[Collected data]
*** Begin section ***

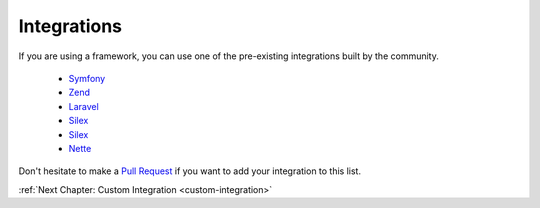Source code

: Integrations
============

If you are using a framework, you can use one of the pre-existing integrations
built by the community.

  * `Symfony <https://packagist.org/packages/doctrine/doctrine-migrations-bundle>`_
  * `Zend <https://packagist.org/packages/doctrine/doctrine-orm-module>`_
  * `Laravel <https://packagist.org/packages/laravel-doctrine/migrations>`_
  * `Silex <https://packagist.org/packages/kurl/silex-doctrine-migrations-provider>`_
  * `Silex <https://packagist.org/packages/dbtlr/silex-doctrine-migrations>`_
  * `Nette <https://packagist.org/packages/zenify/doctrine-migrations>`_

Don't hesitate to make a `Pull Request <https://github.com/doctrine/migrations>`_
if you want to add your integration to this list.

:ref:`Next Chapter: Custom Integration <custom-integration>`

*** End section ***

• **ASSIGNED TASK**
The reply must contain every entry above, exactly as written, and none of the pictures.

• **REPLY TO THE EXERCISE**
Source code

: Integrations
============

If you are using a framework, you can use one of the pre-existing integrations
built by the community.

  * `Symfony <https://packagist.org/packages/doctrine/doctrine-migrations-bundle>`_
  * `Zend <https://packagist.org/packages/doctrine/doctrine-orm-module>`_
  * `Laravel <https://packagist.org/packages/laravel-doctrine/migrations>`_
  * `Silex <https://packagist.org/packages/kurl/silex-doctrine-migrations-provider>`_
  * `Silex <https://packagist.org/packages/dbtlr/silex-doctrine-migrations>`_
  * `Nette <https://packagist.org/packages/zenify/doctrine-migrations>`_

Don't hesitate to make a `Pull Request <https://github.com/doctrine/migrations>`_
if you want to add your integration to this list.

:ref:`Next Chapter: Custom Integration <custom-integration>`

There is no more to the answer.